◆ WHAT TO PRODUCE
Copy out the material starting at the line that has "100: (950, 627)" and stopping after the line that has "124: (224, 581)", with "(985, 523)" swapped for "(985, 532)" and nothing else altered.

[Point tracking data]
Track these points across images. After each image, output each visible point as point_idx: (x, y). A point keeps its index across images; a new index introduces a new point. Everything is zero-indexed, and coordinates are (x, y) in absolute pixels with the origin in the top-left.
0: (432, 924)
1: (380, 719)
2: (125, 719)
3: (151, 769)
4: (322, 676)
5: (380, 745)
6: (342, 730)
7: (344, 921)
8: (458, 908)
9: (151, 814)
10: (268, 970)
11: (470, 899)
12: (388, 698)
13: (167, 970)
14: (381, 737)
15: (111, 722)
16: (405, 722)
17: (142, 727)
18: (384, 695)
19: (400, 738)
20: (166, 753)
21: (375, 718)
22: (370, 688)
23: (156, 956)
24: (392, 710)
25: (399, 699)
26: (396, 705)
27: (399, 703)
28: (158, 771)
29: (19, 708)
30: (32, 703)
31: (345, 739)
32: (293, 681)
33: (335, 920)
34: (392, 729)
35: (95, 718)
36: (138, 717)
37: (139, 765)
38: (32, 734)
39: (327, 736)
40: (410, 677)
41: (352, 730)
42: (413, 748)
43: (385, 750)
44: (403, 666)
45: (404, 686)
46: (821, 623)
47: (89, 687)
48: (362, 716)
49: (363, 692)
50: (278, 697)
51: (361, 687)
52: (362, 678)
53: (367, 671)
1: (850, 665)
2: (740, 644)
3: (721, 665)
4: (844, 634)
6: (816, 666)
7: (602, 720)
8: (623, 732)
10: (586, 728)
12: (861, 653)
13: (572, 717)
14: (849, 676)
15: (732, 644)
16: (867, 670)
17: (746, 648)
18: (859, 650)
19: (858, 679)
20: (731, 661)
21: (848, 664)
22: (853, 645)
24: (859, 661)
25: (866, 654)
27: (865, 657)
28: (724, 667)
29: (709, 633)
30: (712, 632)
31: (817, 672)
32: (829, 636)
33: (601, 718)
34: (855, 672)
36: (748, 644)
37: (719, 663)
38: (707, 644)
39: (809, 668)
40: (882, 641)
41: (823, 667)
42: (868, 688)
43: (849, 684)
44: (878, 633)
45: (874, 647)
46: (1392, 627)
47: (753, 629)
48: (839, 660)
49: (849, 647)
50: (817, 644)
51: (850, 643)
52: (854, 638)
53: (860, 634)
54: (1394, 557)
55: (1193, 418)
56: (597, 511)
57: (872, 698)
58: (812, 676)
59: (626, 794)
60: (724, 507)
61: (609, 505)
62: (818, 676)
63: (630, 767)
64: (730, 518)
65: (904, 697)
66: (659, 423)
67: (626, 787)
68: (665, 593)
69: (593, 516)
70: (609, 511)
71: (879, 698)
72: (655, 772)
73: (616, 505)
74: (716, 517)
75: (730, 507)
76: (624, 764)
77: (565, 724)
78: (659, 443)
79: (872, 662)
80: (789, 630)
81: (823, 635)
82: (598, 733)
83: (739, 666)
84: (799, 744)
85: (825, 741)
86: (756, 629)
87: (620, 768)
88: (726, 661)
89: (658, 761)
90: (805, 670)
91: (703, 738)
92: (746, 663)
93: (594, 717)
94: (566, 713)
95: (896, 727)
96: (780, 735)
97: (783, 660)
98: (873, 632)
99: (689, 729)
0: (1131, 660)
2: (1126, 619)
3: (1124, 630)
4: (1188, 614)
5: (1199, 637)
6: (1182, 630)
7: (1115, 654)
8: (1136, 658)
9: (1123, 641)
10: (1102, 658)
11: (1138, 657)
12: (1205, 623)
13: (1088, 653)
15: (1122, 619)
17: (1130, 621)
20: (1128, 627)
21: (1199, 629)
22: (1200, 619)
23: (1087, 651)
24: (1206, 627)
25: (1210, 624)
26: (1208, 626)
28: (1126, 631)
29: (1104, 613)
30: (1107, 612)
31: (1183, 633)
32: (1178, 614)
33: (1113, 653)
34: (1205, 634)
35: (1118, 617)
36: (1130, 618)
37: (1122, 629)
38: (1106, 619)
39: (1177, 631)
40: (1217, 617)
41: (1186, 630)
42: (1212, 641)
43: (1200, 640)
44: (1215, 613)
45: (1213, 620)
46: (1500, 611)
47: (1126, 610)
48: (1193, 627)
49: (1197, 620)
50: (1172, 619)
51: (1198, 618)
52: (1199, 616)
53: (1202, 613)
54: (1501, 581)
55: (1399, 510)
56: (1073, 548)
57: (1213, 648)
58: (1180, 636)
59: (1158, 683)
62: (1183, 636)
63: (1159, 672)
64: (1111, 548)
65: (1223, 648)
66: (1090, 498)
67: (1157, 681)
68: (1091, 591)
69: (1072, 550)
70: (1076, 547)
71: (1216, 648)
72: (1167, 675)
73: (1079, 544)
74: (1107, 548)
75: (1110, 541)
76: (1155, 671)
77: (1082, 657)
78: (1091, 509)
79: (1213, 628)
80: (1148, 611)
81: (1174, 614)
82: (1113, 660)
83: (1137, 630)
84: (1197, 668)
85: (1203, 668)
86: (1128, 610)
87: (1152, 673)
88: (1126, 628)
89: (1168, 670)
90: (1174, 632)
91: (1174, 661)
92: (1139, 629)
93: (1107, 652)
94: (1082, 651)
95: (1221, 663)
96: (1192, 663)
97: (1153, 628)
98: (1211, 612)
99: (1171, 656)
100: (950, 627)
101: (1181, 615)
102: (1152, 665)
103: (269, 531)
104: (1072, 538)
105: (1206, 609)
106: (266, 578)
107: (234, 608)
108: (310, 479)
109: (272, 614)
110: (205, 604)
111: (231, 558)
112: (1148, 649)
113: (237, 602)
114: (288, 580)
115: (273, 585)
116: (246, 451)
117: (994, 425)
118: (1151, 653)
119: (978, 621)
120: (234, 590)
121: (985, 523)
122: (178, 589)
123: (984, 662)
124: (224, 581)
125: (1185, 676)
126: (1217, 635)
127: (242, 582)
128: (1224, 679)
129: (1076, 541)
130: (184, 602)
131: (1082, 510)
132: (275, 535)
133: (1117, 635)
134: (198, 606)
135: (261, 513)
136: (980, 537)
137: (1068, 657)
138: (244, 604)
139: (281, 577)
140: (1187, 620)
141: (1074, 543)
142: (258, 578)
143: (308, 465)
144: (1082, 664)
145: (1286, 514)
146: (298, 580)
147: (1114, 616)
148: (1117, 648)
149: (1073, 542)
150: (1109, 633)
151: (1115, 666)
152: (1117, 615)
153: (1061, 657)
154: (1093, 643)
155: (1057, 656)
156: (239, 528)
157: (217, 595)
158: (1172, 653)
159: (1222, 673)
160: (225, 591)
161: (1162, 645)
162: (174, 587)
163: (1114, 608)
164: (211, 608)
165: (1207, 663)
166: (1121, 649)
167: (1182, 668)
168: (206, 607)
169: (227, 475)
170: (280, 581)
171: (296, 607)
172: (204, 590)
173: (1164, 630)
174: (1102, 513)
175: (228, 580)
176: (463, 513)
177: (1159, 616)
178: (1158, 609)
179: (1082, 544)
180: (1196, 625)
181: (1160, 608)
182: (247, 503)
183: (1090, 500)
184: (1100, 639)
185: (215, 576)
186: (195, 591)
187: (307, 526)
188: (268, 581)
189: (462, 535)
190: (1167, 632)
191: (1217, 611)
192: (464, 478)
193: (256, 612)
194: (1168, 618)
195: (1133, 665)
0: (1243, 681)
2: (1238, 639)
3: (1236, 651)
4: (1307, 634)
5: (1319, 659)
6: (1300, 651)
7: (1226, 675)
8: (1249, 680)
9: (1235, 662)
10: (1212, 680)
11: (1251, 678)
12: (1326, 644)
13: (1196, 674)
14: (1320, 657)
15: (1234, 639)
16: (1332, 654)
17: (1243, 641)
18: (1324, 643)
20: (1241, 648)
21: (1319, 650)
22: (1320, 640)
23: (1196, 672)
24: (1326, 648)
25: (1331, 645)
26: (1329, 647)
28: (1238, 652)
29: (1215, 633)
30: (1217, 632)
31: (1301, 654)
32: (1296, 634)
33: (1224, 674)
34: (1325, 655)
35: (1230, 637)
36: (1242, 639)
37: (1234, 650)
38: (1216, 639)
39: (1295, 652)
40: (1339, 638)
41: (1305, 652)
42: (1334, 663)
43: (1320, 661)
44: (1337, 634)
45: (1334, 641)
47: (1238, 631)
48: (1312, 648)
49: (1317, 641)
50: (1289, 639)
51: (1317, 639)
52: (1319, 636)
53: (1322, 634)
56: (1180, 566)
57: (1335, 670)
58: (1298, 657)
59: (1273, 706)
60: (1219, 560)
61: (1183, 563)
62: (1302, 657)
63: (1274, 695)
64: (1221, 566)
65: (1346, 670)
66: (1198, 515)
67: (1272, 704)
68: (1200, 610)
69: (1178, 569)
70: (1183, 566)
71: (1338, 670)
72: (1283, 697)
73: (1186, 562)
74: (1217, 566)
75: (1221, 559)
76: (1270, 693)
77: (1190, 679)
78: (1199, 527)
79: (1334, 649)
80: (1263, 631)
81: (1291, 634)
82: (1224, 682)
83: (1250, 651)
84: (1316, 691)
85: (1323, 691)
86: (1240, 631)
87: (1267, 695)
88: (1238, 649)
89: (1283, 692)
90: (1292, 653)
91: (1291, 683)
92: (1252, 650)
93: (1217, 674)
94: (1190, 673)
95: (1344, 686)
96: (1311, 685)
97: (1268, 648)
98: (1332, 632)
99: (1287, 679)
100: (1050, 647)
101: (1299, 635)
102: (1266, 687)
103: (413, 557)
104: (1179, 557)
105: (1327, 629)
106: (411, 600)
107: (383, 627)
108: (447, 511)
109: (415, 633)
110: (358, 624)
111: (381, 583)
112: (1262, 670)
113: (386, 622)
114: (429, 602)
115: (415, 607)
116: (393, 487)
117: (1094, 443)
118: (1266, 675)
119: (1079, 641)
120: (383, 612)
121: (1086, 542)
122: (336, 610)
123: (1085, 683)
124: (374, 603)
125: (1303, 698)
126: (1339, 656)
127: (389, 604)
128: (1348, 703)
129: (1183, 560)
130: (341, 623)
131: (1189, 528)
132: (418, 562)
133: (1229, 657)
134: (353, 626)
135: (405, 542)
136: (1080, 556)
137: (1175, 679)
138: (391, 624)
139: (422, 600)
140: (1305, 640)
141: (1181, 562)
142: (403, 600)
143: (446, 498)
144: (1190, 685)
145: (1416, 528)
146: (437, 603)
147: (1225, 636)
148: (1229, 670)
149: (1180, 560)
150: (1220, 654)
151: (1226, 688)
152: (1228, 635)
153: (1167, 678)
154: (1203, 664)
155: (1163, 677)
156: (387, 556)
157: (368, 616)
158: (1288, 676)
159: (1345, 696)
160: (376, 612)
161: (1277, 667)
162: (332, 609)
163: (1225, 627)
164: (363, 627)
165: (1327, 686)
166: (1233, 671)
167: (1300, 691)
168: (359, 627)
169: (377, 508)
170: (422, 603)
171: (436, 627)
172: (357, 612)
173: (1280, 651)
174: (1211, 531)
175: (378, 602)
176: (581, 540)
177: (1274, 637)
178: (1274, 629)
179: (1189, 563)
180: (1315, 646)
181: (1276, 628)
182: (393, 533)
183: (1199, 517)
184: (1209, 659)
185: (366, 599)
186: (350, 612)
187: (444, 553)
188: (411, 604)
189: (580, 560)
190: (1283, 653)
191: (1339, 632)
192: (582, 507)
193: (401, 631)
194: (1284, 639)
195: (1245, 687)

◆ SOLUTION TO THE PROBLEM
100: (950, 627)
101: (1181, 615)
102: (1152, 665)
103: (269, 531)
104: (1072, 538)
105: (1206, 609)
106: (266, 578)
107: (234, 608)
108: (310, 479)
109: (272, 614)
110: (205, 604)
111: (231, 558)
112: (1148, 649)
113: (237, 602)
114: (288, 580)
115: (273, 585)
116: (246, 451)
117: (994, 425)
118: (1151, 653)
119: (978, 621)
120: (234, 590)
121: (985, 532)
122: (178, 589)
123: (984, 662)
124: (224, 581)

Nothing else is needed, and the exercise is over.